■ Document excerpt
I'm sorry I haven't written for a while. Life has been really good and really bad all rolled up in one.
The bad: I have been dealing with a depression episode caused because I'm less stable, and if it can, my body defaults to depression. I'm working with my doctors on this. The issue is Latuda causes high prolactin levels in me, hyperprolactemia, or something like that. So I have to go on a medicine for that. The problem with this, is the medicine to treat the high prolactin levels also messes with my Latuda. So I'm less balanced. We're changing my meds for the high prolactin levels, and we upped my antidepressant to see if that would help. Good news? I'm not depressed right now. Bad news? I'm irritable a lot of the time. I hate being irritable. I get grumpy over some of the dumbest things. I've had to call myself out for being judgmental about things that are dumb. I'm not so over the top that I can't do that, thank goodness. I don't think I'm particularly irritable for most people. I'm just really irritable for me and I don't like it.
Also, I might be failing a class because of the depression episode early in the semester. If I do, it puts me behind a year. That's the joy of having a mental illness. Yippee?
The good: My life is on an upswing. I don't even know where to start. I made it to the final interview stage of a paid internship that is pretty prestigious. That was cool. I didn't do the interview because I discovered that where they want to put me isn't where I want to go. There's no way I would have turned them down without the other two pieces of my life that are going well. First, I was offered an internship at Barrow Neurological Institute in their spine lab this summer. This is unpaid, but super amazing. I will be getting a lot of good experience at a really prestigious institution. I'm thrilled by this. The other piece is my massage business is kicking off. I do more massages a week than I've done since I moved to Arizona. I'm feeling hopeful about the short term financial outlook for the first time in a long time. It's wonderful.

■ Data supplied
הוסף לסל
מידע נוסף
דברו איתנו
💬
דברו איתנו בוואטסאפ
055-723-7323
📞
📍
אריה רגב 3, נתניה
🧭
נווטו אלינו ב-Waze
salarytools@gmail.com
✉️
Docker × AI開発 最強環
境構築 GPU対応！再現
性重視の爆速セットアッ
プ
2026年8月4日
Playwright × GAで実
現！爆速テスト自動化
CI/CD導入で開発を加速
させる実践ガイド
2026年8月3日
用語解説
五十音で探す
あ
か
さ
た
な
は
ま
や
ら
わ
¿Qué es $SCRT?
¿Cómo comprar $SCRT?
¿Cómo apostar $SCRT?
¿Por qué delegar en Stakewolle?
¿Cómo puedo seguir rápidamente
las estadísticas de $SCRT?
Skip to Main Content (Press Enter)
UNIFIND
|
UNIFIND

■ Check your understanding
A. In the personal update, where was the writer offered an internship for the summer?
B. Rewrite the part of the personal update that opens with the words containing "The good: My" and closes with "time. It's wonderful.", swapping "spine lab" for "research lab".
C. Carry on the personal update from its last sentence.
The records aren't needed for any of this.

■ Your written answers
A. At Barrow Neurological Institute, in its spine lab.

B.
The good: My life is on an upswing. I don't even know where to start. I made it to the final interview stage of a paid internship that is pretty prestigious. That was cool. I didn't do the interview because I discovered that where they want to put me isn't where I want to go. There's no way I would have turned them down without the other two pieces of my life that are going well. First, I was offered an internship at Barrow Neurological Institute in their research lab this summer. This is unpaid, but super amazing. I will be getting a lot of good experience at a really prestigious institution. I'm thrilled by this. The other piece is my massage business is kicking off. I do more massages a week than I've done since I moved to Arizona. I'm feeling hopeful about the short term financial outlook for the first time in a long time. It's wonderful.

C.
I haven't been working on my Year of Happiness as much as I thought I would, but I'm doing exactly what the project was intended to do: finding things in my life that bring me happiness on a day to day basis so I can be happy even through the hard times. My life is beautiful.
Don't worry, I haven't given up on the actual goals. I'm still going to work on it. I've knocked a few things off the list. I've tried a new food (Thai food). I've taught a massage class--actually a whole series of them. Those are the two that I think of off the top of my head, but I think I've done more. Anyway, I'm still going to work on it. I'm currently looking for an opportunity to give a talk about mental illness, particularly bipolar disorder. That's the next biggest thing I want to do. Also, I'm finding ways to write my book even when I can't write. I'll go into that some other time.
I'm so glad that I decided to do my Year of Happiness. Even though I'm not focusing on it all the time and I've not done some of the things I've said I'd do, it has made me look for the little things in my life that bring me happiness. My little tender mercies, so to speak. Even through my depression episode (which granted, could have been a lot worse) I was able to find things that make me happy. My whole attitude toward life has become more positive. Even when I'm irritable.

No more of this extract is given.